I believe you would really like it smurf...I DO


----------



## rgecaprock (Aug 1, 2008)

*Waldo,* 


*Got home this evening and remembered I had a chillin bottle of Lime Mead in the fridge.....got it out first thing and it is everything I imagined it to be. Almost like drinking a refreshing lime ade with a kick to it. And I'm wondering how it gets the very peachy almost pink color to it. Waldo it is great and I'm saving about a 4th cup to pour on my baked chicken tomorrow. If you want something good pour some of your mead on chicken while it is baking. Way better than any bbq sauce.*
*Waldo, It is a mighty fine wine and I'm so impressed that I will want to try that one myself. It is a summer mead all they way!!!!!*

*Thank you again.....need to bring it to WS2009**Edited by: rgecaprock *


----------



## rgecaprock (Aug 1, 2008)

Smurfe,


I have some fragrant spearmint growing outside. I'm going to put a sprig in Waldo's Mead and see how it is. You have a good idea there. Would you leave some of the leaves whole in there for effect??!!! I'll be looking foward to seeing how it is going for you!!!


Ramona


----------



## rgecaprock (Aug 1, 2008)

*After that Marriage of the Honey and Lime......I'm ready for a Honeymoon!!!!*


----------



## JWMINNESOTA (Aug 2, 2008)

Waldo, I made three batches awhile back, lime, orange, and lemon.

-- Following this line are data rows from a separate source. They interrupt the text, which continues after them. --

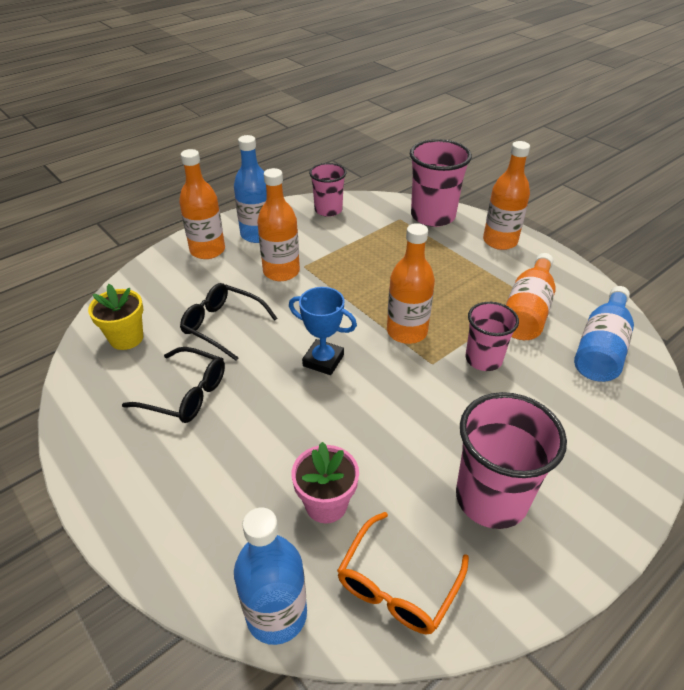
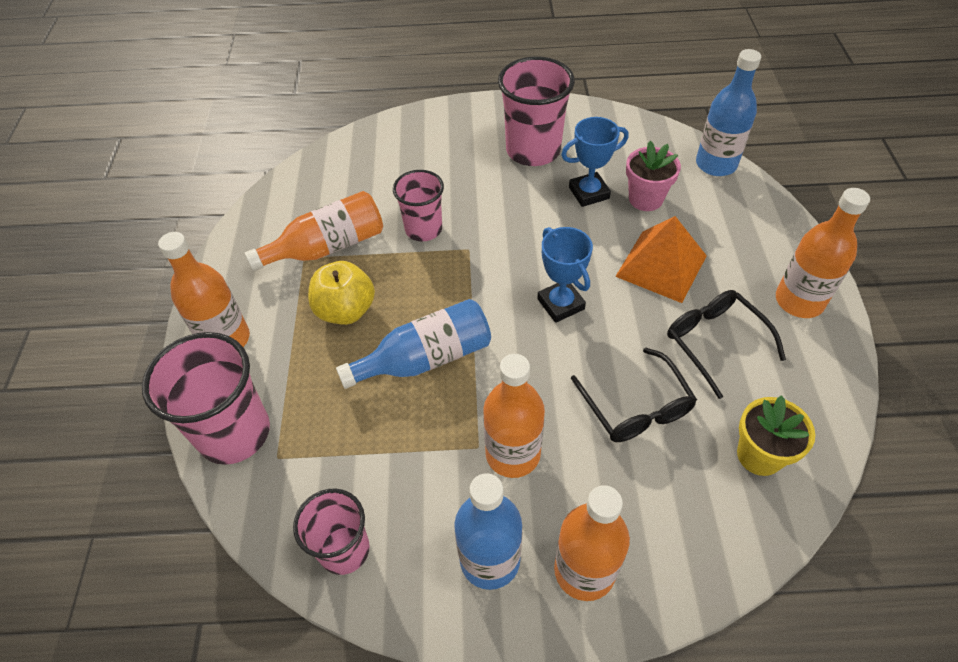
camera: 140 degrees left, 10 degrees up
orange glasses [337,512,469,634] -> none
orange bottle [387,223,435,344] -> orange bottle moved to [776,188,870,318]
blue bottle [574,286,634,382] -> blue bottle moved to [336,299,491,389]
none -> yellow apple [308,261,375,325]
none -> blue trophy [561,117,629,207]
none -> orange pyramid [615,216,707,303]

I do think the lime will be a fav. Great label too!


----------



## smurfe (Aug 2, 2008)

rgecaprock said:


> Smurfe,
> 
> 
> I have some fragrant spearmint growing outside. I'm going to put a sprig in Waldo's Mead and see how it is. You have a good idea there. Would you leave some of the leaves whole in there for effect??!!! I'll be looking foward to seeing how it is going for you!!!
> ...




Ramona, I don't think I would leave the leaves in after fermentation for effect as they would look just plain nasty. If I were to add the mint to fermentation, I would remove after fermenting, filter and serve as normal with a fresh, whole leaf in the glass for visual effect.I have been wondering though if it wouldn't be better to just use a muddler and muddle the leaves in the glass and then pour the mead in the glass just like making a Mojito. I really have no idea how many mint leaves to add to a 5 gallon batch.


----------



## Waldo (Aug 3, 2008)

rgecaprock said:


> *After that Marriage of the Honey and Lime......I'm ready for a Honeymoon!!!!*




Did you try it Ramona?


----------



## JimCook (Aug 28, 2008)

Waldo,


Do you happen to have your recipe handy for this one?


- Jim


----------



## PolishWineP (Oct 11, 2008)

Waldo? Waaaalllllldooooo!? Are you there? I'd love to have this recipe too...


----------



## Waldo (Oct 11, 2008)

My recipe was:
*3lbs light honey
1 Campden tablet
1-1/2 tsp Yeast Nutrient
1/2 tsp Yeast Energizer
Juice from 2 Limes
*Zest from 2 Limes
1 pk Cotes Des Blancs Yeast


I grated the zest from the two limes, put it in a tea strainer thenI heated my honey, skimming foam off as it formed. After foaming had ended I added the juice and zest of the limes and let simmer for about another 5 minutes. 
I le this cool down, added to primary with water to bring level to 1 gallon plus about2 cups and added Yeast Nutrient and Energizer.
Ithen added the Campden tab and let it set for about 12 hours.
I made a yeast starter and then pitched it to the must.


----------



## uavwmn (Jan 16, 2009)

Waldo, I went back a few threads and found this recipe. 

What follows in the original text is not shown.